## PROBLEMS AND TASKS
1) In the Lichess coaches project description, how many rows and columns does the scraped dataset have?
2) Write out the part of the Lichess coaches project description that opens with "Entries: 1632 rows" and closes with "the ChatGPT API.", word for word.

## QUOTED PASSAGE
= Beginning of Section =
My writeup of this project was uploaded in the Lichess webpage here: https://lichess.org/@/bompipi95/blog/a-data-driven-deep-dive-into-lichess-coaches/KvYjULSR
The dataset is also shared via Kaggle datasets: https://www.kaggle.com/datasets/kane9530/lichess-coaches-22april2024
Dataset can be downloaded from kaggle using the kaggle API:
kaggle datasets download -d kane9530/lichess-coaches-22april2024
or directly from the kaggle datasets page here
Install the specified packages in a conda environment using the requirements.txt
file:
conda install --file requirements.txt
Web scraping results from the lichess coaches web page on 22/4/2024
.
Entries: 1632 rows Attributes: 18 columns
As an active player on Lichess, an open-source chess server, I am seeking to enhance my chess skills through affordable and experienced coaching. The project is motivated by several needs and interests:
-
Usability Improvements: The Lichess coaches page lacks convenient filters for searching coaches based on lesson rates, chess ratings, or titles. Coaching Analytics: I am interested in analyzing how a coach's chess strength correlates with their lesson rates and exploring the distribution of coaches by title and geography.
-
Skill Development: This project also serves as a practical application to learn web scraping using Scrapy and to practice programming with the ChatGPT API.
= End of Section =
## DATA SECTION
= Beginning of Section =
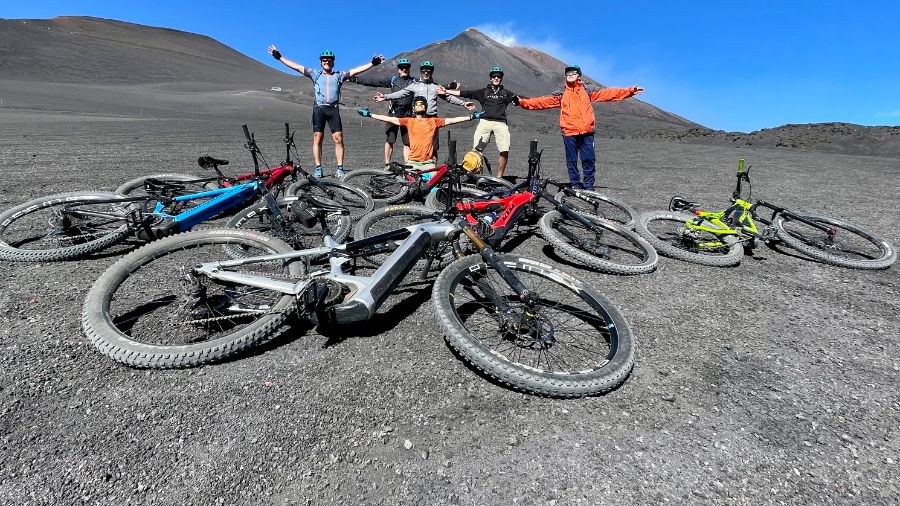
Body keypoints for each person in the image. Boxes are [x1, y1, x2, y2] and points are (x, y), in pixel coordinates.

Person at [519, 65, 644, 189]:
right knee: (571, 160)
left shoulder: (587, 91)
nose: (570, 75)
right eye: (568, 73)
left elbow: (608, 93)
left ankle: (589, 185)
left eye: (573, 73)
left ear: (579, 75)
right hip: (569, 132)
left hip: (587, 131)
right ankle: (575, 184)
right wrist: (523, 102)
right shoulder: (561, 93)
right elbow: (542, 101)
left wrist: (630, 91)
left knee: (589, 159)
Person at [268, 45, 385, 178]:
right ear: (321, 62)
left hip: (333, 109)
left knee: (338, 139)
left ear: (333, 62)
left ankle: (340, 168)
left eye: (329, 60)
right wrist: (279, 57)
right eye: (324, 60)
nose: (327, 61)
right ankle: (318, 168)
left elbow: (356, 70)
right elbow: (296, 66)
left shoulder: (340, 75)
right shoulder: (314, 73)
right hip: (319, 109)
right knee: (318, 138)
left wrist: (372, 63)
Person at [357, 96, 483, 175]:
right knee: (408, 189)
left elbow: (452, 120)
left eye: (422, 104)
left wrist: (472, 117)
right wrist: (370, 115)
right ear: (413, 108)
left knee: (433, 190)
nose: (419, 106)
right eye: (417, 104)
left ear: (426, 107)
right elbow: (390, 119)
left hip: (428, 163)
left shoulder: (433, 121)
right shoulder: (408, 121)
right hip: (412, 162)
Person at [373, 60, 474, 157]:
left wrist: (463, 103)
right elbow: (400, 93)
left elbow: (449, 97)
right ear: (421, 72)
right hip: (418, 119)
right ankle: (418, 170)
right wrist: (385, 97)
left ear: (432, 72)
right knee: (418, 145)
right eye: (424, 70)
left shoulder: (436, 87)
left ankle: (432, 171)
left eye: (429, 70)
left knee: (433, 147)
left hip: (433, 119)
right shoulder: (415, 85)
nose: (426, 72)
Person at [443, 66, 524, 177]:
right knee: (476, 150)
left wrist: (517, 101)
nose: (496, 78)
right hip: (485, 121)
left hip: (500, 123)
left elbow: (518, 100)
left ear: (501, 78)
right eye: (494, 76)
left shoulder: (506, 93)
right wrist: (447, 91)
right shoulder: (484, 92)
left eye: (498, 76)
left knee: (504, 149)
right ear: (490, 78)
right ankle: (476, 176)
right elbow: (466, 93)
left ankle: (499, 177)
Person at [351, 58, 416, 167]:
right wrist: (357, 80)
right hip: (394, 112)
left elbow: (429, 86)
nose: (404, 69)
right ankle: (387, 164)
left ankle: (408, 167)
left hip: (408, 114)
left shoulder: (414, 81)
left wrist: (448, 87)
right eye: (401, 67)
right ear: (398, 69)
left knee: (407, 142)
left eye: (406, 67)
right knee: (390, 139)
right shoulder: (393, 80)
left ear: (409, 69)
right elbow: (375, 81)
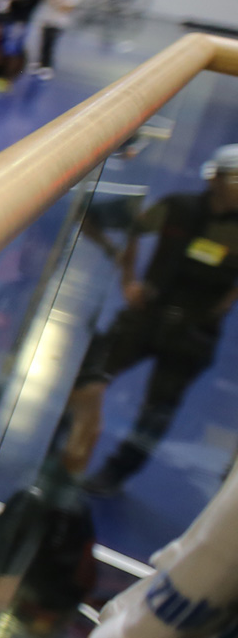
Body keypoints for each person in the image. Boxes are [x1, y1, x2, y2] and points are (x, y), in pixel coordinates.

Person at [62, 147, 238, 497]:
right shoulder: (179, 207)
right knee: (89, 375)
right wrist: (127, 276)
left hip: (194, 330)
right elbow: (130, 227)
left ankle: (116, 471)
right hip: (148, 313)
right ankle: (62, 446)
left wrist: (218, 309)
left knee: (159, 409)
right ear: (216, 178)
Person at [36, 0, 83, 78]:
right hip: (48, 19)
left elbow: (67, 7)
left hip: (59, 23)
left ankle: (47, 67)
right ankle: (40, 63)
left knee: (50, 45)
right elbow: (50, 0)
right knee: (43, 43)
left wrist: (57, 2)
= End of Section =
## SOLUTIONS BELOW
1) 1632 rows and 18 columns.

2)
Entries: 1632 rows Attributes: 18 columns
As an active player on Lichess, an open-source chess server, I am seeking to enhance my chess skills through affordable and experienced coaching. The project is motivated by several needs and interests:
-
Usability Improvements: The Lichess coaches page lacks convenient filters for searching coaches based on lesson rates, chess ratings, or titles. Coaching Analytics: I am interested in analyzing how a coach's chess strength correlates with their lesson rates and exploring the distribution of coaches by title and geography.
-
Skill Development: This project also serves as a practical application to learn web scraping using Scrapy and to practice programming with the ChatGPT API.